### DATASET EXTRACT ###

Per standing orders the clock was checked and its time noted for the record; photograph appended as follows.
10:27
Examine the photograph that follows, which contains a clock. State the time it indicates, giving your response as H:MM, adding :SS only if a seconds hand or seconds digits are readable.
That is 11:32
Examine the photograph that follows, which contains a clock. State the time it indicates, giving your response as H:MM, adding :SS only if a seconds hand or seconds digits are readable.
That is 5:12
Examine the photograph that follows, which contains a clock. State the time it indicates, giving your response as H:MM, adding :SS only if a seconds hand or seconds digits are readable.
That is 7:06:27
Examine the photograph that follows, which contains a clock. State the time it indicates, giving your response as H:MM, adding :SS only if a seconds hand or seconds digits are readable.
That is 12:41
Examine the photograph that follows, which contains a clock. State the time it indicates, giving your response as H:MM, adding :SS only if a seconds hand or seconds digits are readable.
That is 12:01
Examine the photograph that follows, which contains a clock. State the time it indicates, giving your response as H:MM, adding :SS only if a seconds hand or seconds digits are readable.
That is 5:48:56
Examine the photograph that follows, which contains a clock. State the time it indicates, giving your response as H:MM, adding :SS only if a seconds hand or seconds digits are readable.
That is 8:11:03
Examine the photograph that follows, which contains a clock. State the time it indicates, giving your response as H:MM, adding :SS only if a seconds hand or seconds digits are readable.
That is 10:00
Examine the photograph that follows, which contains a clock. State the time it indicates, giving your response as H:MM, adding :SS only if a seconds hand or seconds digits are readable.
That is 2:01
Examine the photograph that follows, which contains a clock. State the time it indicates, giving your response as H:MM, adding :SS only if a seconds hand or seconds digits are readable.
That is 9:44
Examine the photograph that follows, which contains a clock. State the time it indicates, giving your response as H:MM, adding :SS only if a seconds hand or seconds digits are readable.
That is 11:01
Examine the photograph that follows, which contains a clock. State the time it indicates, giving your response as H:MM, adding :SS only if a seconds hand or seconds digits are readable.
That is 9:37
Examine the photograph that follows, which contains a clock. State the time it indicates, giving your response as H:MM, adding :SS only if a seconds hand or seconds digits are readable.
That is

###

DO THIS → Reproduce the entries verbatim from their first line down to and including the line that contains "That is 11:01".

SOLVED EXERCISE →
Per standing orders the clock was checked and its time noted for the record; photograph appended as follows.
10:27
Examine the photograph that follows, which contains a clock. State the time it indicates, giving your response as H:MM, adding :SS only if a seconds hand or seconds digits are readable.
That is 11:32
Examine the photograph that follows, which contains a clock. State the time it indicates, giving your response as H:MM, adding :SS only if a seconds hand or seconds digits are readable.
That is 5:12
Examine the photograph that follows, which contains a clock. State the time it indicates, giving your response as H:MM, adding :SS only if a seconds hand or seconds digits are readable.
That is 7:06:27
Examine the photograph that follows, which contains a clock. State the time it indicates, giving your response as H:MM, adding :SS only if a seconds hand or seconds digits are readable.
That is 12:41
Examine the photograph that follows, which contains a clock. State the time it indicates, giving your response as H:MM, adding :SS only if a seconds hand or seconds digits are readable.
That is 12:01
Examine the photograph that follows, which contains a clock. State the time it indicates, giving your response as H:MM, adding :SS only if a seconds hand or seconds digits are readable.
That is 5:48:56
Examine the photograph that follows, which contains a clock. State the time it indicates, giving your response as H:MM, adding :SS only if a seconds hand or seconds digits are readable.
That is 8:11:03
Examine the photograph that follows, which contains a clock. State the time it indicates, giving your response as H:MM, adding :SS only if a seconds hand or seconds digits are readable.
That is 10:00
Examine the photograph that follows, which contains a clock. State the time it indicates, giving your response as H:MM, adding :SS only if a seconds hand or seconds digits are readable.
That is 2:01
Examine the photograph that follows, which contains a clock. State the time it indicates, giving your response as H:MM, adding :SS only if a seconds hand or seconds digits are readable.
That is 9:44
Examine the photograph that follows, which contains a clock. State the time it indicates, giving your response as H:MM, adding :SS only if a seconds hand or seconds digits are readable.
That is 11:01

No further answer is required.